Idéologie : traquer les minorités religieuses pour les éradiquer

En prenant la ville de Sinjar, les jihadistes ont poussé 200 000 personnes sur les routes, selon les Nations unies. Principalement des minorités religieuses qui craignent les persécutions. La ville comptait officiellement 310 000 habitants, mais accueillait aussi des dizaines de milliers de réfugiés ayant fui devant l'avancée des jihadistes ces dernières semaines. Parmi eux, des chrétiens de Mossoul, mais aussi des Turkmènes chiites venus de Tal Afar, une ville située entre Mossoul et Sinjar. En juillet, l'ONG Human Rights Watch avait déjà alerté sur le fait que les jihadistes semblaient vouloir "éradiquer" ces groupes minoritaires.

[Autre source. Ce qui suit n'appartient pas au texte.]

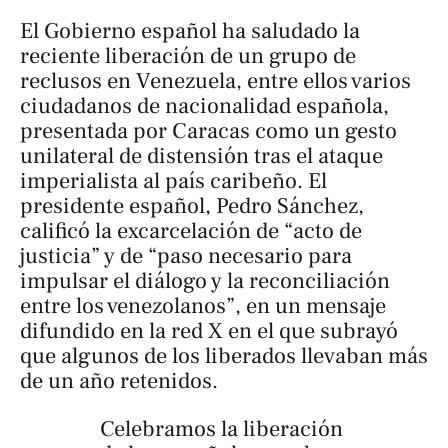
El Gobierno español ha saludado la
reciente liberación de un grupo de
reclusos en Venezuela, entre ellos varios
ciudadanos de nacionalidad española,
presentada por Caracas como un gesto
unilateral de distensión tras el ataque
imperialista al país caribeño. El
presidente español, Pedro Sánchez,
calificó la excarcelación de “acto de
justicia” y de “paso necesario para
impulsar el diálogo y la reconciliación
entre los venezolanos”, en un mensaje
difundido en la red X en el que subrayó
que algunos de los liberados llevaban más
de un año retenidos.
Celebramos la liberación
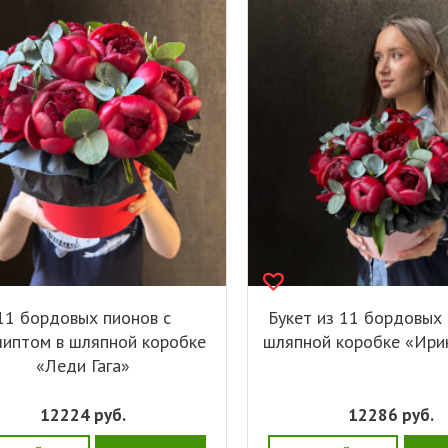
11 бордовых пионов с
Букет из 11 бордовых 
липтом в шляпной коробке
шляпной коробке «Ири
«Леди Гага»
12224
руб.
12286
руб.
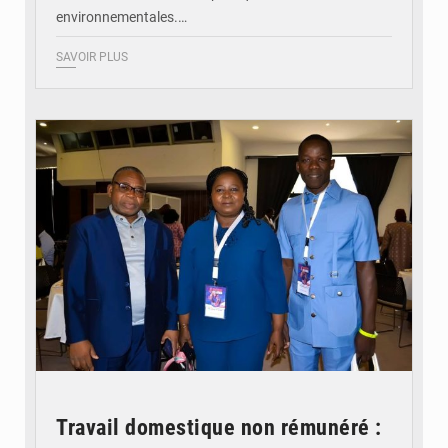
environnementales.…
SAVOIR PLUS
© Coeur Solidaire Togo
Travail domestique non rémunéré :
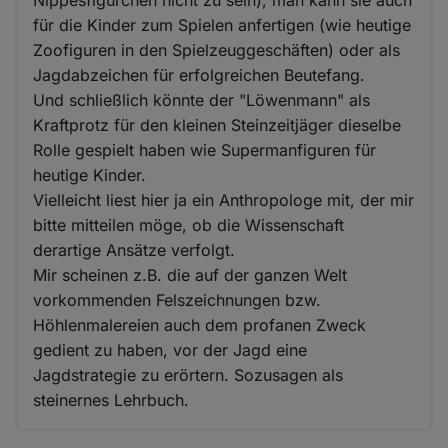
für die Kinder zum Spielen anfertigen (wie heutige
Zoofiguren in den Spielzeuggeschäften) oder als
Jagdabzeichen für erfolgreichen Beutefang.
Und schließlich könnte der "Löwenmann" als
Kraftprotz für den kleinen Steinzeitjäger dieselbe
Rolle gespielt haben wie Supermanfiguren für
heutige Kinder.
Vielleicht liest hier ja ein Anthropologe mit, der mir
bitte mitteilen möge, ob die Wissenschaft
derartige Ansätze verfolgt.
Mir scheinen z.B. die auf der ganzen Welt
vorkommenden Felszeichnungen bzw.
Höhlenmalereien auch dem profanen Zweck
gedient zu haben, vor der Jagd eine
Jagdstrategie zu erörtern. Sozusagen als
steinernes Lehrbuch.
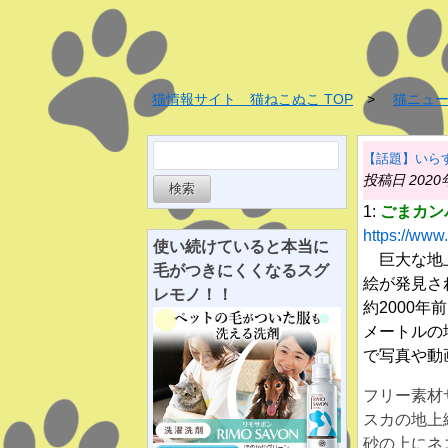
猫情報サイト 猫ねこぬこ TOP
猫ニュ
検
【話題】いら
索:
投稿日 2020
1:
ごまカン
https://www
使い続けていると
本当に
巨大な地上
毛がつきにくくなる
スグ
絵が発見さ
レ
モノ！！
約2000
メートルの
で写真や動
フリー素材
スカの地上
砂の上にネ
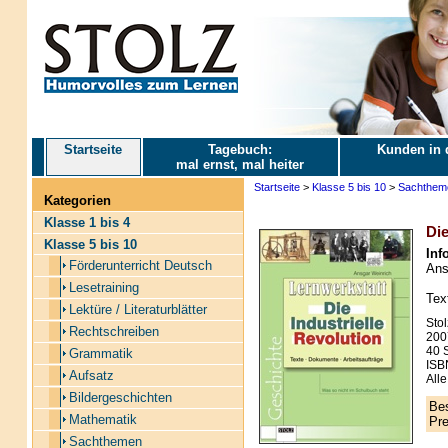
Startseite
Tagebuch:
Kunden in 
mal ernst, mal heiter
Startseite
>
Klasse 5 bis 10
>
Sachthem
Kategorien
Klasse 1 bis 4
Die
Klasse 5 bis 10
Inf
Förderunterricht Deutsch
Ans
Lesetraining
Tex
Lektüre / Literaturblätter
Stol
Rechtschreiben
200
40 S
Grammatik
ISB
Aufsatz
Alle
Bildergeschichten
Bes
Mathematik
Pre
Sachthemen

Des Irakiens fuient la ville de Sinjar le 4 août 2014, après la prise de la localité par l'Etat islamique. (EMRAH YORULMAZ / ANADOLU AGENCY / AFP)

La ville est aussi le foyer historique des Yézidis, une minorité kurdophone adepte d'une religion syncrétique. En tant qu'Irakiens non-arabes et non-musulmans, ils sont l'une des minorités les plus vulnérables du pays. Les sunnites orthodoxes de l'EI les considèrent comme des adorateurs du diable et ne cachent pas leur volonté de les chasser, voire de les tuer.

"Ils pensent que s'ils tuent l'un d'entre nous, ils obtiennent un visa automatique pour le paradis", explique Dilshad Sluyman, un Yézidi irakien, au Global Post (en anglais). "Ce que l'EI a fait contre les Yézidis à Sinjar relève du nettoyage ethnique", affirme Khodhr Domli, un militant des droits de l'homme yézidi basé à Dohouk, une ville de la région autonome du Kurdistan, vers laquelle de nombreux Yézidis fuient aujourd'hui. Des milliers de personnes font route vers Dohouk, d'autres sont coincées dans les montagnes autour de Sinjar.

Politique : écraser les Kurdes pour établir un califat ininterrompu

Les combattants kurdes de l'Union patriotique du Kurdistan (UPK) se sont imposés comme les seuls capables de contenir l'avancée des jihadistes. Après la déroute infligée par l'Etat islamique à l'armée irakienne en juin, les Kurdes en ont profité pour prendre le contrôle de certaines zones et avaient tenu jusque-là leurs positions face à l'EI.

Mais la donne a changé. Les insurgés sunnites ont décidé de concentrer leurs efforts sur le Kurdistan, parce qu'il représente le dernier rempart géographique à une véritable fusion entre les zones contrôlées par l'EI en Irak et en Syrie. "C'est la première fois que l'Etat islamique dispose d'un territoire presque ininterrompu entre la Syrie et l'Irak", explique la spécialiste de l'Irak Myriam Benraad. Exception : la ville frontalière de Rabia, où les Kurdes ont résisté aux offensives de l'EI. 

Des combattants kurdes reprennent le contrôle de la ville de Rabia, à la frontière syro-irakienne, le 4 août 2014.  (EMRAH YORULMAZ / ANADOLU AGENCY / AFP)

Conscient de la menace, le Premier ministre irakien, Nouri Al-Maliki, a ordonné à l'armée de l'air d'apporter son soutien aux Kurdes irakiens, lundi 4 août. Un fait inédit, quand on connaît les tensions entre l'Union patriotique du Kurdistan et le gouvernement de Bagdad.

Autre soutien aux peshmergas : le Parti de l'union démocratique (PYD), une formation kurde syrienne, qui a décidé d'apporter son aide aux Irakiens pour reprendre Sinjar. Les deux partis kurdes sont pourtant des adversaires historiques. Face au péril jihadiste, les ennemis d'hier n'ont pas d'autre choix que de s'unir.